======== Given entries
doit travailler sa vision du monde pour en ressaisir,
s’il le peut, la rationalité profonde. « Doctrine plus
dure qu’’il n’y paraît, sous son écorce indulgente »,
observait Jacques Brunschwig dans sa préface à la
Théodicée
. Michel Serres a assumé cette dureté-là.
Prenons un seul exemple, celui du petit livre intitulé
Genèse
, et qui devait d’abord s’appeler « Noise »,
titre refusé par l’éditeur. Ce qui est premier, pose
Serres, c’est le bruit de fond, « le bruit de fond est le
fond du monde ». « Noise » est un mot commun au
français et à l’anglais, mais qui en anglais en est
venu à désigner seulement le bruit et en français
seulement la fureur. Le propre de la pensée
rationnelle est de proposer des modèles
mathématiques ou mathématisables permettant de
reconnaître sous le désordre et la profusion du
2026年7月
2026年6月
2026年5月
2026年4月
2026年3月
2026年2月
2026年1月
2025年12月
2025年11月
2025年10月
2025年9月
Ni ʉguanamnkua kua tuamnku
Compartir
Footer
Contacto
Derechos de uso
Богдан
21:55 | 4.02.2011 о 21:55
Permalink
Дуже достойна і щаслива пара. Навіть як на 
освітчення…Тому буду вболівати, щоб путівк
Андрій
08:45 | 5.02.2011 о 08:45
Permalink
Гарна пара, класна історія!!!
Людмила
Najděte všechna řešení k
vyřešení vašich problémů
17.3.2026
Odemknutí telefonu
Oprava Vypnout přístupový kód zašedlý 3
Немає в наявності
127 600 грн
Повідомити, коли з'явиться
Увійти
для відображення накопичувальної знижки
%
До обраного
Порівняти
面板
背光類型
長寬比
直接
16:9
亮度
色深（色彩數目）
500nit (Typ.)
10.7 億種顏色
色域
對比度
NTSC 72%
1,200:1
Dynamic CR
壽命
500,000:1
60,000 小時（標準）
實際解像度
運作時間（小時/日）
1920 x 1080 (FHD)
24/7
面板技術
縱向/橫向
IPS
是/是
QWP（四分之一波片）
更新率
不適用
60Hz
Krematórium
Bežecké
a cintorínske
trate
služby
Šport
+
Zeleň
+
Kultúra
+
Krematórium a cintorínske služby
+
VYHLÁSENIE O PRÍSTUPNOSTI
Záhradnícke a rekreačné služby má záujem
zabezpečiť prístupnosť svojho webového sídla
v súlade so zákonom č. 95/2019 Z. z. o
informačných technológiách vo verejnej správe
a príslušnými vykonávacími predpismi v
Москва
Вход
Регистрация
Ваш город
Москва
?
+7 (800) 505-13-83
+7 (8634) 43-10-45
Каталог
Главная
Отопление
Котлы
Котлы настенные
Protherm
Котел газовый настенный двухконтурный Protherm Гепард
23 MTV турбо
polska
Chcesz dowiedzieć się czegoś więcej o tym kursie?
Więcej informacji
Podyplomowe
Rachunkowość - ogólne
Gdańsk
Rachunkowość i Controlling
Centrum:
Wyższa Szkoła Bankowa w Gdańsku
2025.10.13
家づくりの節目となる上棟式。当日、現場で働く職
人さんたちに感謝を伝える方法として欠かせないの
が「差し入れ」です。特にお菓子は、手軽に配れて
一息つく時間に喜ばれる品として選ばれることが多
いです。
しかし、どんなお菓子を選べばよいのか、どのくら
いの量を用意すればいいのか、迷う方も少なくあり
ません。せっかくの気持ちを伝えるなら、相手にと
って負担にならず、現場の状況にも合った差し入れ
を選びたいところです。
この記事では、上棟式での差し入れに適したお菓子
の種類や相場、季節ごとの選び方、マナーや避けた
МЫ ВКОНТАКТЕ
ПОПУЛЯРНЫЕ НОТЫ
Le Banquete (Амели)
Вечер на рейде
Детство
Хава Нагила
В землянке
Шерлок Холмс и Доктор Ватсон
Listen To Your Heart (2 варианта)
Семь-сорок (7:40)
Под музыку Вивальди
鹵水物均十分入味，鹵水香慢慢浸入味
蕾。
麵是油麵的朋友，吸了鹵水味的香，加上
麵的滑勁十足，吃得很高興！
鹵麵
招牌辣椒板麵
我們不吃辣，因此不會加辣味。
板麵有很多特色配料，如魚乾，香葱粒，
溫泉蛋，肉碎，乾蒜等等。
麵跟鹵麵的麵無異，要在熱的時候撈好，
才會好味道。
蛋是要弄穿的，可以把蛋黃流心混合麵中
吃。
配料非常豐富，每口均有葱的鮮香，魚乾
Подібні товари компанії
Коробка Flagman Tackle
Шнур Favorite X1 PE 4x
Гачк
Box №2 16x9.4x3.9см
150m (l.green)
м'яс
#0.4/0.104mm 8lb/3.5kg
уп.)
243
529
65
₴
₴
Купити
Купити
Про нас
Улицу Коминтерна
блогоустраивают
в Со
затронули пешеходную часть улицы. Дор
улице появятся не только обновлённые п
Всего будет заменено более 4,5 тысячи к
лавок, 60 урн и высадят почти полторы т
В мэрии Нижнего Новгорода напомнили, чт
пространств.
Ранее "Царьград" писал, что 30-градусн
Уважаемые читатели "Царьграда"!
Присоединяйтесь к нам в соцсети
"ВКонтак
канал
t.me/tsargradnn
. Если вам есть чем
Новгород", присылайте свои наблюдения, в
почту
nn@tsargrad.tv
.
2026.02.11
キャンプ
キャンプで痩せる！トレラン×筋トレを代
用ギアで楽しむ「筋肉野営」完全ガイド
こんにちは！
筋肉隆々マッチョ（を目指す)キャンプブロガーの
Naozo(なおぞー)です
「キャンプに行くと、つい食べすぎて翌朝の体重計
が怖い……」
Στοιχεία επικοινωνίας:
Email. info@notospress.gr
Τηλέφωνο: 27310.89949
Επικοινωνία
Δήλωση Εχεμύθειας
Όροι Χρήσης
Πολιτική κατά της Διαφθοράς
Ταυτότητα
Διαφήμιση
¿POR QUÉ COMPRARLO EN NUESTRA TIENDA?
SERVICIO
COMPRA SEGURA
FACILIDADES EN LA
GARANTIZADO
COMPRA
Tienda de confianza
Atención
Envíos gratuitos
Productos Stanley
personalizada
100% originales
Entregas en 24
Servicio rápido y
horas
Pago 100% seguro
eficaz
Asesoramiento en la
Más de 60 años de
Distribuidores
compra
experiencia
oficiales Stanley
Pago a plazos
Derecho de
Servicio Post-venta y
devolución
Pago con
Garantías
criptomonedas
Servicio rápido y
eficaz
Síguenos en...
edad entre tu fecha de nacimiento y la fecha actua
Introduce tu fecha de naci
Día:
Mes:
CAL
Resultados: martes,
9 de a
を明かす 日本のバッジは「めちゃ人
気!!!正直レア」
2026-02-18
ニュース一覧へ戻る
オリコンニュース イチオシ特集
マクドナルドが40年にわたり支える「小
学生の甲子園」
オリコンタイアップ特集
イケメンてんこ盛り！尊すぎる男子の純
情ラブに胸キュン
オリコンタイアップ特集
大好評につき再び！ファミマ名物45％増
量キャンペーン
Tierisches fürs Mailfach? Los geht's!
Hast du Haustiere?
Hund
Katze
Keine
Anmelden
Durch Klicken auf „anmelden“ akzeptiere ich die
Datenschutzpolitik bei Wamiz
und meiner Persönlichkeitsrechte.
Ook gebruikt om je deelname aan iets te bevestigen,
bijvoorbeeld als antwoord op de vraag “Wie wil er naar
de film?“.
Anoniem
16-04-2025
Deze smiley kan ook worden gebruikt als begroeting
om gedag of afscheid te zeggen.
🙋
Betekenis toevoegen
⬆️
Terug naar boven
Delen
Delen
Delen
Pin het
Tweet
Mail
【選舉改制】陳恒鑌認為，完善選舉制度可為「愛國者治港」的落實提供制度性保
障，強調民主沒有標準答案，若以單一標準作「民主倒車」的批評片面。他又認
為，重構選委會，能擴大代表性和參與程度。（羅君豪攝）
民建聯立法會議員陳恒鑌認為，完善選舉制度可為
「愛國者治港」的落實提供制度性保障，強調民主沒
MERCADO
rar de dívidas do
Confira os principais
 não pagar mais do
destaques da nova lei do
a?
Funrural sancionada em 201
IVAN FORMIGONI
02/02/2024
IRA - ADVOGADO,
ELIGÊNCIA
================
* Try it: Copy from the entries above each line in which the string "Rachunkowość" can be found.

* Result:
Rachunkowość - ogólne
Rachunkowość i Controlling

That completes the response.